Are You Getting the Most from Your Sales Manager?
Home 9 Message from the Mentor 9 Are You Getting the Most from Your Sales Manager?

On our sales leadership blog, Carew CEO and CSO give their tips, advice, and inspiration for effective leadership. They talk in-depth about the latest trends and insights in leadership, how to overcome common leadership challenges, and how to get the most out of individual team members. Today, let’s flip the script and discuss how sales professionals can get the most from their sales managers.

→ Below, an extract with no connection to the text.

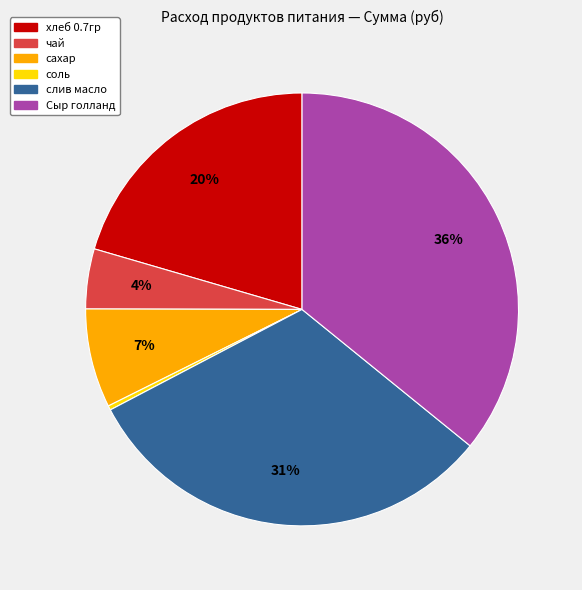

To the nearest percent, what is the difference between the хлеб 0.7гр and чай slice percentages?

16%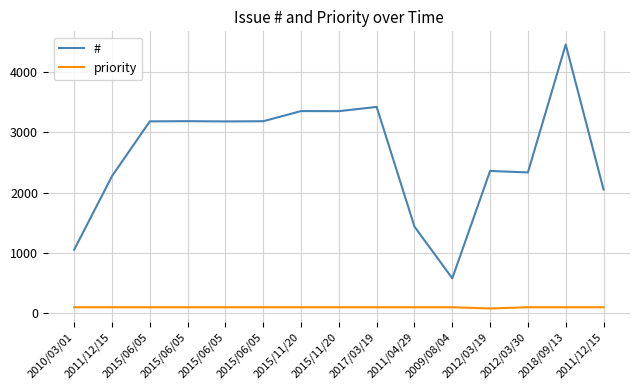

At which category does the chart reach its minimum across all series?

2012/03/19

Sales professionals may not always consider their role in the quality of sales leadership they receive. Many of us assume the nature of our relationship with our managers is determined solely or mostly by them, and we put ourselves in a subordinate position. If you’re a Carew training program graduate, you may be thinking of the dependency-subordinate relationship model, where one party yields all the power and influence and dictates to the subordinate party. But sales professionals have a huge role to play in this dynamic and can take steps to reshape the relationship with their managers in a way that adds to their job satisfaction and meets their specific needs.

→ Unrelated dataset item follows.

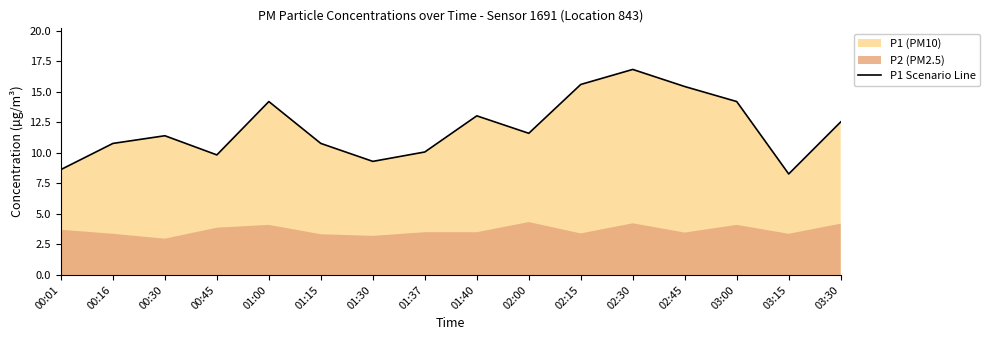

How many data points are less than 11?

7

Consider these guidelines to get the most from your sales manager:‍

Invest in the Relationship. Your relationship with your sales manager is not unlike your relationship with customers or anyone else. It requires care and cultivation to be productive and mutually beneficial. Continually look for opportunities to provide value to your sales manager beyond your sales/revenue contribution. One consideration is how you approach your manager with problems or customer situations. When you raise a problem, do you also provide thoughts, insights, and/or ideas for potential solutions, or are you just looking for a solution by dropping the problem at your manager’s doorstep? Playing a productive role in problem-solving develops your capabilities and reduces the number of times you need someone else to solve the problem. This increases your value to your manager, your company, and, more importantly, to your customers. You will find you are much less often in that dreaded mode of, “I will have to get back to you on that,” while your competitor may be solving the issue for you.

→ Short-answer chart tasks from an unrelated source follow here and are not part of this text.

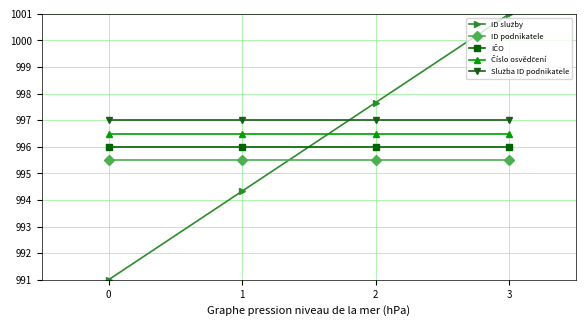

True or false: ID podnikatele has more than 1 points higher than both neighbors.

False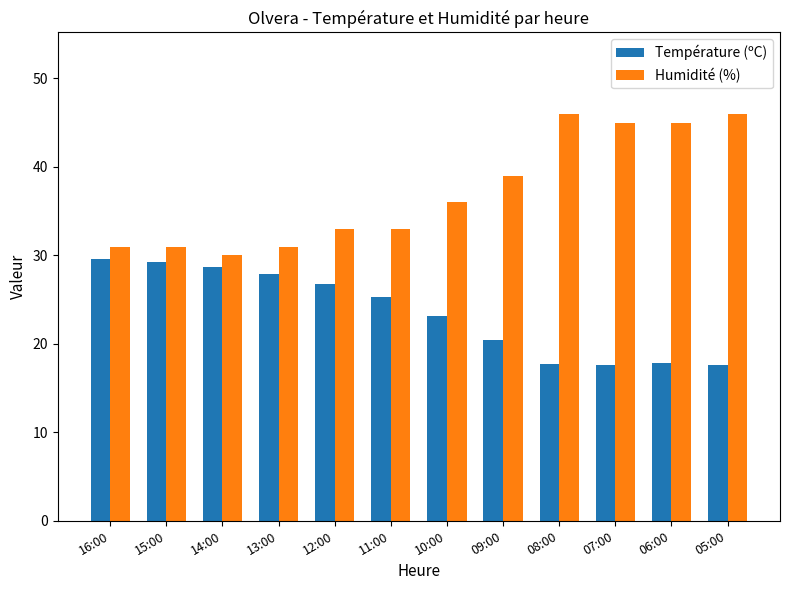

Is it true that Température (ºC) equals 5.4 at 09:00?

False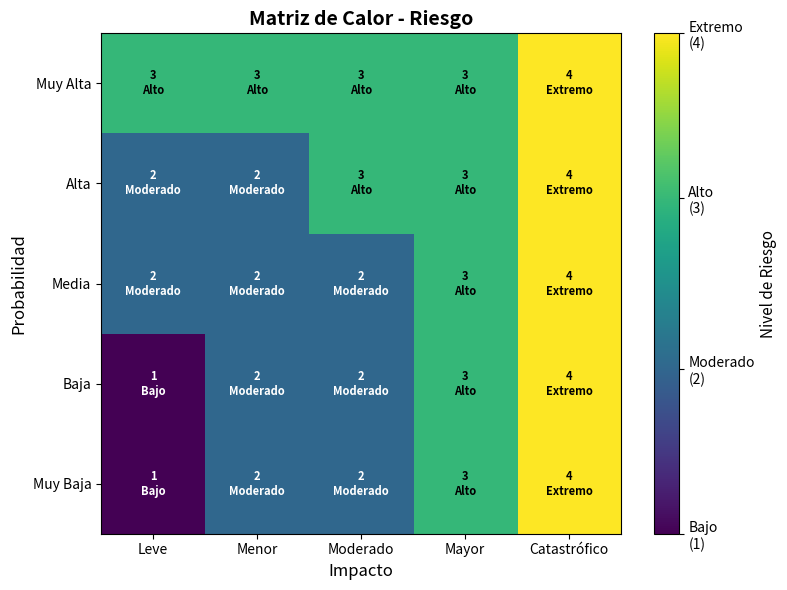

How many series are shown in this chart?

5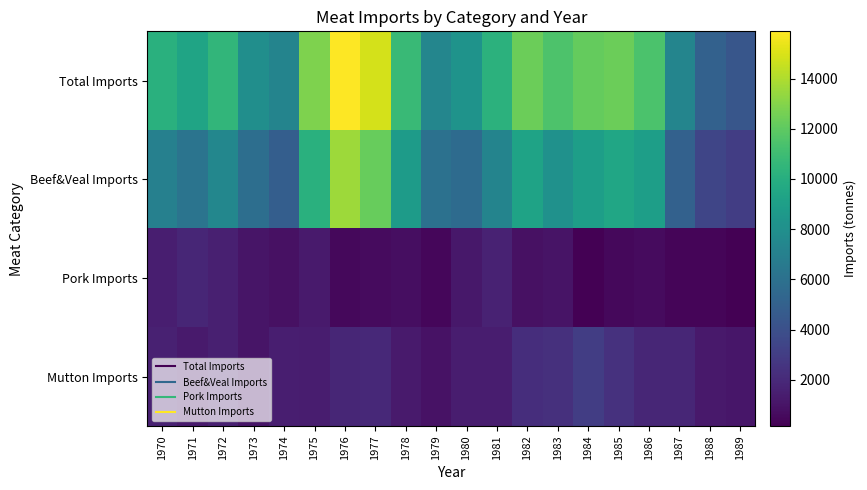

Reading left to right, list all the values displayed in this chart.

Total Imports: 1970=10129	1971=9362	1972=10522	1973=7958	1974=7224	1975=12834	1976=15881	1977=14873	1978=10841	1979=7389	1980=8238	1981=10270	1982=12357	1983=11478	1984=12157	1985=12324	1986=11427	1987=7320	1988=5030	1989=4348
Beef&Veal Imports: 1970=7032	1971=6235	1972=7450	1973=5849	1974=4871	1975=10119	1976=13569	1977=12233	1978=8777	1979=6027	1980=5671	1981=7226	1982=9284	1983=8142	1984=8964	1985=9469	1986=8965	1987=5055	1988=3467	1989=3035
Pork Imports: 1970=1494	1971=1841	1972=1535	1973=1059	1974=887	1975=1292	1976=468	1977=639	1978=758	1979=447	1980=1179	1981=1652	1982=854	1983=970	1984=159	1985=480	1986=602	1987=392	1988=345	1989=214
Mutton Imports: 1970=1603	1971=1286	1972=1537	1973=1050	1974=1466	1975=1423	1976=1844	1977=2001	1978=1306	1979=915	1980=1388	1981=1392	1982=2219	1983=2366	1984=3034	1985=2375	1986=1860	1987=1873	1988=1218	1989=1099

‍Communicate Your Needs. To some degree, it is human nature to hide or downplay our challenges, failures, or lack of adaptability, particularly to our boss! But these challenges are also significant development opportunities that can reignite your engagement with your company and your customers. By not working with your sales manager, you not only allow these challenges to continue and grow, which reduces productivity dramatically, but the practice also cheats you out of the benefit of your manager’s insights, support, and learning opportunities for you. The sales professional who takes their own development seriously becomes a strategic force both internally and externally. Just as making customers part of the solution gets them invested in a successful outcome, the same is true of engaging your manager in your professional success.

‍Respect Your Manager’s Time. The number of sales reps supervised by each sales manager can be large. When you respect the time of your sales manager, you will find it easier to get their time in the future for the important things. Upward delegation reduces your productivity, position with the customer, and position within your own organization. When you have the benefit of your manager’s time, always come prepared with the issues of the day or week, your proposed plan of action to resolve them, and the specific things you need for success. Start on time and finish on time. If your manager tells you they can give you 30 minutes, wrap it up within 25 minutes. Look for ways to reduce the number of things that are awaiting manager approval and be action oriented. Your customers will love it, and your manager will appreciate it.

The dynamic of your relationship with your sales manager is often a self-fulfilling prophecy. View your sales manager as a valuable resource, and that is the role they will provide.